“To lose a passport was the least of one’s worries. To lose a notebook was a catastrophe.” – Bruce Chatwin
I’ve always wished I were a Moleskine notebook lover and user. After all, Moleskine notebooks are the stuff of legend, the very notebook Oscar Wilde, Vincent van Gogh, Pablo Picasso, Henri Matisse, and Ernest Hemingway used.
I dated a poet in high school who always had a Moleskine with him—a small notebook he would keep in his back pocket to spontaneously pull out and scribble mysteriously in. He seemed surprised I claimed to be a writer and had never heard of Moleskine. He claimed they were “the best.” It’s most likely this exchange that has reminded me to stick with a basic Marble composition book—with their neat, even, dependable lines.
Could it be time to branch out?
Despite it’s status, the notebook was, and still is, somewhat unassuming—leather-bound with a bookmark in the center, thick, unlined pages, and a hand-sewn spine. During the 19th and 20th centuries, this yet unnamed, handmade notebook was used by artists and travelers who sat un plein air drawing up sketches and dreaming up casts of characters for some of the world’s greatest books.

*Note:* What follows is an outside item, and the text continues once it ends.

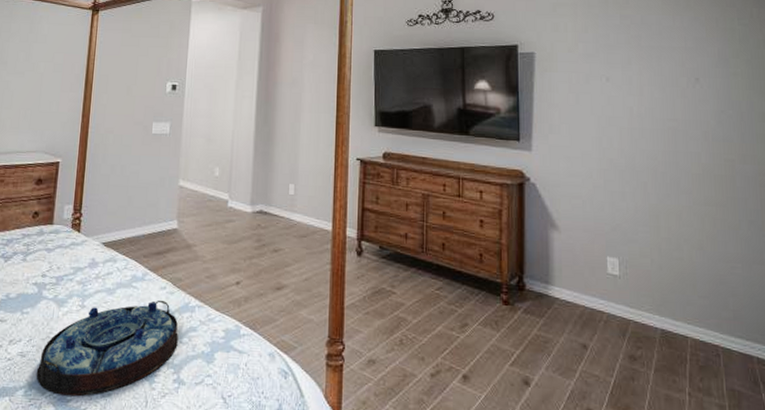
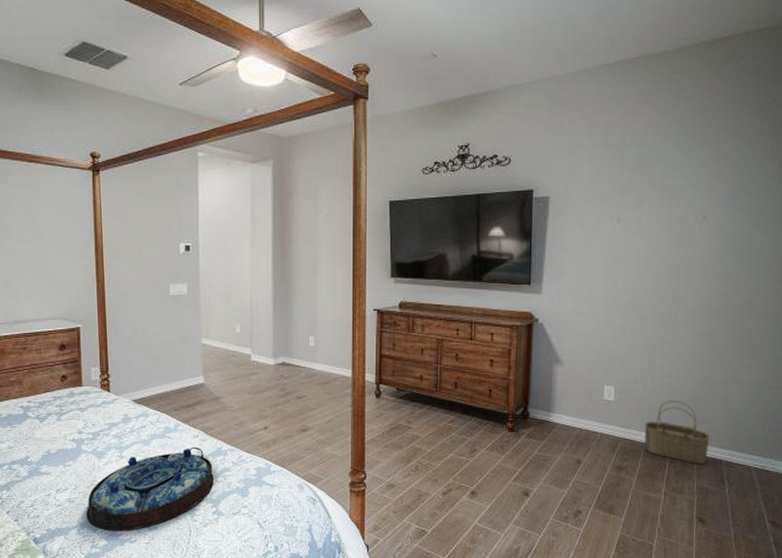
wicker basket: none [657,279,735,360] -> present [644,400,711,465]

Today’s Moleskine is designed to look like English travel writer Bruce Chatwin’s personal notebooks. (John Updike once described Chatwin’s writing style as “a clipped lapidary prose that compresses worlds into pages.”) Chatwin, who traveled extensively in Australia, Africa and Chile, wrote about the importance of his notebook in documenting his impressions in his 1986 novel, The Songlines. Allegedly, Chatwin was buying his notebooks from a family-run business in Paris, and when he heard it was being shut down, he ordered as many as he could. The name “moleskine” was a nickname Chatwin had for his notebooks, and it was his enthusiasm and endorsement for the notebooks that helped create what is today a multi-million dollar company.
In 1997, an Italian company called Modo & Modo, now Moleskine SpA, recreated the notebook and began marketing it as the legendary notebook of Picasso and Hemingway. Moleskine notebooks have loyal and widespread fans, many of whom suppose their idol’s would approve. Standard notebooks have an elastic around the outside, rounded corners, a pocket in the back cover, a ribbon bookmark in the center, and, now days, comes in every color in the rainbow.
In July 2012, Moleskine products were being sold in 22,000 stores in 95 countries. Moleskine products include “Writing/Travelling/Reading” notebook collections (as if they weren’t all suited to the same one), as well as the “Bruce Chatwin.” Moleskine also offers planners, diaries, and sketchbooks. Since it is the holiday season, the Moleskine website offers “gift packs” such as the “Creativity Gift Pack” and for $56.85, comes with the Moleskine Classic Large Sketchbook, Moleskine Wood Pencil Set, Moleskine Highlighter Pencil Set, and Moleskine Pen/Reading Glass Case. Moleskine has certainly come a long way since the days of small notebooks circulating Europe years ago. Is the appeal of Moleskine purely psychological? If it is (and if it isn’t) it might be time to say goodbye to my childhood composition books and give the old Moleskine a try.